How to migrate from Amie to Rise

Data export
Export your core records, files, users, and history from Amie using its CSV, JSON, API, or workspace export options before you start.
Import support
Use Rise's native importer where available, then test one real workflow end to end before inviting the whole team.
Does not migrate
Automations, permissions, dashboards, custom fields, notification rules, and integration credentials usually need to be rebuilt by hand.
Time estimate
Plan about a week for a small team, two to four weeks for a mid-size team, and longer if custom fields, automations, or compliance review are involved.

What real users say

Amie: Amie users praise its fit for professionals wanting a mature, full-featured calendar app, and most complaints center on price at scale or features they do not need.

Rise: Rise users praise its fit for professionals on a tighter budget, and most complaints center on gaps in depth, integrations, or polish versus the larger incumbent.

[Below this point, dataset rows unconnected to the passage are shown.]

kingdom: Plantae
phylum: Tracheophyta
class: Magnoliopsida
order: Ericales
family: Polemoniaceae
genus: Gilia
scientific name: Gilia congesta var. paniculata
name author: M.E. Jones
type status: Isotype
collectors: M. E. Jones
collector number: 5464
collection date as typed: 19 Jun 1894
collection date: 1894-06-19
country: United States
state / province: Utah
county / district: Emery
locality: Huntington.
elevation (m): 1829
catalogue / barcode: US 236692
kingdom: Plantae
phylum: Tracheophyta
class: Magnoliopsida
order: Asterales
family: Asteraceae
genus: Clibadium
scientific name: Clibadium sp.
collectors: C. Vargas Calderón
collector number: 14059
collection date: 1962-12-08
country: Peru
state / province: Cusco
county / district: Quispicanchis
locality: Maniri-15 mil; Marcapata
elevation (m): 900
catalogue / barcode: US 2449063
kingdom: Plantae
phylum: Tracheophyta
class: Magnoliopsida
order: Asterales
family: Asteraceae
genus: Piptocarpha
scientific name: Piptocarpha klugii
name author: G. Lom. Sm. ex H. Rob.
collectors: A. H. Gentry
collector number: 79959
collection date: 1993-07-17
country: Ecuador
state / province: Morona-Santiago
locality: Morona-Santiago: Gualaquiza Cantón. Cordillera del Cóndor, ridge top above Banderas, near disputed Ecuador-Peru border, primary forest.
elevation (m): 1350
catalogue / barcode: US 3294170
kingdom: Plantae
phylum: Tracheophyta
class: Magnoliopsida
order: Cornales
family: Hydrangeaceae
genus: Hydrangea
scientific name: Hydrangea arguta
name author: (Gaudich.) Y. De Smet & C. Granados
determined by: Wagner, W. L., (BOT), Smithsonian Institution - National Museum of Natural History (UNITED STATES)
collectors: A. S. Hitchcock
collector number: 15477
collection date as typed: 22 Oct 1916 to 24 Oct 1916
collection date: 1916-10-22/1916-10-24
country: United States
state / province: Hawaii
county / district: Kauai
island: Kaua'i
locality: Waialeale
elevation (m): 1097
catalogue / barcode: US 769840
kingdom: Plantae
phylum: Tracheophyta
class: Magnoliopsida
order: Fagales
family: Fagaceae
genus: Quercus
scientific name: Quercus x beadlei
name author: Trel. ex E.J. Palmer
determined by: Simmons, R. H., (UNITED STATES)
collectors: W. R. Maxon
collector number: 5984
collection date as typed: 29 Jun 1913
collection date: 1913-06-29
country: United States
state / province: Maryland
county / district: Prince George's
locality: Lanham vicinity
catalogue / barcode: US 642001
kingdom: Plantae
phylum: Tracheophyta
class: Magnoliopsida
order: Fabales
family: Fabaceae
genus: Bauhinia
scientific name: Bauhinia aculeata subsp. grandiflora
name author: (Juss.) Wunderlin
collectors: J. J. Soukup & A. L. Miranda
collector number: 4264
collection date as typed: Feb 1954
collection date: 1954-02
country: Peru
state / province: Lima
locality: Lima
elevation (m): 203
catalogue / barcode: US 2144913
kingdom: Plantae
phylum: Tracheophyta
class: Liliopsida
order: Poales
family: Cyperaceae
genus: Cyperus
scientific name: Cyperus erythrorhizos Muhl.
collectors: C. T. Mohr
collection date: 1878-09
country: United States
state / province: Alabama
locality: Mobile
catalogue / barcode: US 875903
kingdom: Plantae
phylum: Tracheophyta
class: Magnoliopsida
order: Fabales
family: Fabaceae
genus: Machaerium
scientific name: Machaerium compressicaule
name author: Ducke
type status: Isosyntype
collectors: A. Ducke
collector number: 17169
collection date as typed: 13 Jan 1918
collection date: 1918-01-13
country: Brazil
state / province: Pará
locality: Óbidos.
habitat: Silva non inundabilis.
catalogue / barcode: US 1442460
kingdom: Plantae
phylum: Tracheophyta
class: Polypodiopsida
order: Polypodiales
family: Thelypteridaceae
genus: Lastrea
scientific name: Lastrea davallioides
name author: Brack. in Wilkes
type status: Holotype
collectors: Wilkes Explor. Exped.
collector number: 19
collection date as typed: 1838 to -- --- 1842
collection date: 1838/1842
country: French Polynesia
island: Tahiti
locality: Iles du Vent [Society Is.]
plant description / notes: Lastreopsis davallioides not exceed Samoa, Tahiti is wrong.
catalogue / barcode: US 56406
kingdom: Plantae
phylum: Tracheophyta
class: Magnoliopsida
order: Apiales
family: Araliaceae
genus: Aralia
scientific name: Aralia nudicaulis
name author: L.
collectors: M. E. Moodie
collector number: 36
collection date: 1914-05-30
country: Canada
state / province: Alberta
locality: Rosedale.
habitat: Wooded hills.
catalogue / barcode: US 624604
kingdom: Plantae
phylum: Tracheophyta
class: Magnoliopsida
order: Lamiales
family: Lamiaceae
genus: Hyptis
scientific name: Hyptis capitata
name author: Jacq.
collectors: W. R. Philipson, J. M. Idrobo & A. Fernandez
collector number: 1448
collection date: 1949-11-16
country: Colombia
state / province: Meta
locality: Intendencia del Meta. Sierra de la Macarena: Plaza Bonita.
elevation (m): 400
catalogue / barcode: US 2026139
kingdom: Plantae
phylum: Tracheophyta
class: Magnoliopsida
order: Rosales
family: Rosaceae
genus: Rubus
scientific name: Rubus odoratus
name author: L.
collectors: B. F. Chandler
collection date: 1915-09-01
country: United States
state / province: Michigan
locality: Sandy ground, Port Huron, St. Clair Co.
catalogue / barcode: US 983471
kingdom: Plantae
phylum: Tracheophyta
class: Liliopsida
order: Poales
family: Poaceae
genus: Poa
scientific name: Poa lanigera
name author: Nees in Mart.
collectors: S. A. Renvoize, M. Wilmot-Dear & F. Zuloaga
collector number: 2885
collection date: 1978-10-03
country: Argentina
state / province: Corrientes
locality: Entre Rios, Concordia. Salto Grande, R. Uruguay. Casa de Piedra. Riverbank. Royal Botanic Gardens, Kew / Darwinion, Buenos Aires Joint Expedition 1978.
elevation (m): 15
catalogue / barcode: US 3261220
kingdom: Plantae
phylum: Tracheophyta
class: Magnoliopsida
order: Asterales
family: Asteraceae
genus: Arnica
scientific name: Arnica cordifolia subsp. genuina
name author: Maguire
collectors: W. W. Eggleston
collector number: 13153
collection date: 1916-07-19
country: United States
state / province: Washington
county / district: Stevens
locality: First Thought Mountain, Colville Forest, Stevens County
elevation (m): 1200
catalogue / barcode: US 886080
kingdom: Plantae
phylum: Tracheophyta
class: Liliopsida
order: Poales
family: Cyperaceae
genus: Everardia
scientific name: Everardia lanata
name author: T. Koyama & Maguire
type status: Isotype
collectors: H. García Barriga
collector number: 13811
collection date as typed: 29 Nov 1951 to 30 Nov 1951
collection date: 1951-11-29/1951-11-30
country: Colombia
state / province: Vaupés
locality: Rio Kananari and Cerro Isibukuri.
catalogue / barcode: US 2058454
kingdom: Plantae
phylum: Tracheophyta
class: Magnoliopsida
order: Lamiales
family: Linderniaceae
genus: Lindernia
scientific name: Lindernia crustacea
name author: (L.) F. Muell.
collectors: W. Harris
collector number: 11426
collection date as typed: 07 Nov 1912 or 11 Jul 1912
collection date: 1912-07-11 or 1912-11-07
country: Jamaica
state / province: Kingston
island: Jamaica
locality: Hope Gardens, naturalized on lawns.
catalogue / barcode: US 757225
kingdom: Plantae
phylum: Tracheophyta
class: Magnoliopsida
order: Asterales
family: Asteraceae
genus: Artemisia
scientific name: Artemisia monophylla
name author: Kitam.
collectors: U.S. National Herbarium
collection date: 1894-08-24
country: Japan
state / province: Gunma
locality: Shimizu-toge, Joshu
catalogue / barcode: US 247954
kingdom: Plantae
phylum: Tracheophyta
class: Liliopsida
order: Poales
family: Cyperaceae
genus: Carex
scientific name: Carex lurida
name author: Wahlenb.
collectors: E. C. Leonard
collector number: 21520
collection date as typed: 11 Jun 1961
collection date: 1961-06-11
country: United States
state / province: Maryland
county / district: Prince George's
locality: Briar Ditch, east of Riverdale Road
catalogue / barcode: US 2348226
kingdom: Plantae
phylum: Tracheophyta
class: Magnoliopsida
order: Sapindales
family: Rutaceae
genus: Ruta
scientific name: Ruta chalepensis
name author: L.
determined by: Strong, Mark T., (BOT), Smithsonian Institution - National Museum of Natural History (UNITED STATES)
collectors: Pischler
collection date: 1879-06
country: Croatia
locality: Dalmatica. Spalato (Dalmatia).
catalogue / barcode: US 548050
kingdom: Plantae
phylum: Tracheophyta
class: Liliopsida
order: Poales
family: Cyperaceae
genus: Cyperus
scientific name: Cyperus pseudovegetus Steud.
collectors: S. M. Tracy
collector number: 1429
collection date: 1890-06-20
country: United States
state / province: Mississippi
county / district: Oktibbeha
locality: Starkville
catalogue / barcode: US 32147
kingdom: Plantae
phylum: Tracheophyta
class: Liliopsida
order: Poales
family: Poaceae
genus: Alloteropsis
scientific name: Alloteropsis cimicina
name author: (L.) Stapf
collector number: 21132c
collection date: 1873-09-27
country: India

Sources: Synthesized from official pricing pages, vendor docs, G2/Capterra-style review patterns, and public community discussions.

Final verdict

Choose Amie if...

  • Choose Amie if you want the broader, more capable option and the team will use it as the primary calendar app.
  • Choose Amie if mature integrations, community, and available expertise matter more than squeezing the lowest price.
  • Choose Amie if its workflow already resembles how your team works, keeping switching and training costs low.

Choose Rise if...

  • Choose Rise if you want a lower-cost, simpler option rather than bending Amie to fit.
  • Choose Rise if its lower entry price and free or cheaper tiers map better to your budget and usage.
  • Choose Rise if its strengths line up with your top calendar app workflow instead of forcing the team into the wrong defaults.

Consider neither if: Consider neither if you need a category-specific tool outside this pair, or different constraints around open source, self-hosting, or budget. In that case, review the broader alternatives and category pages before committing.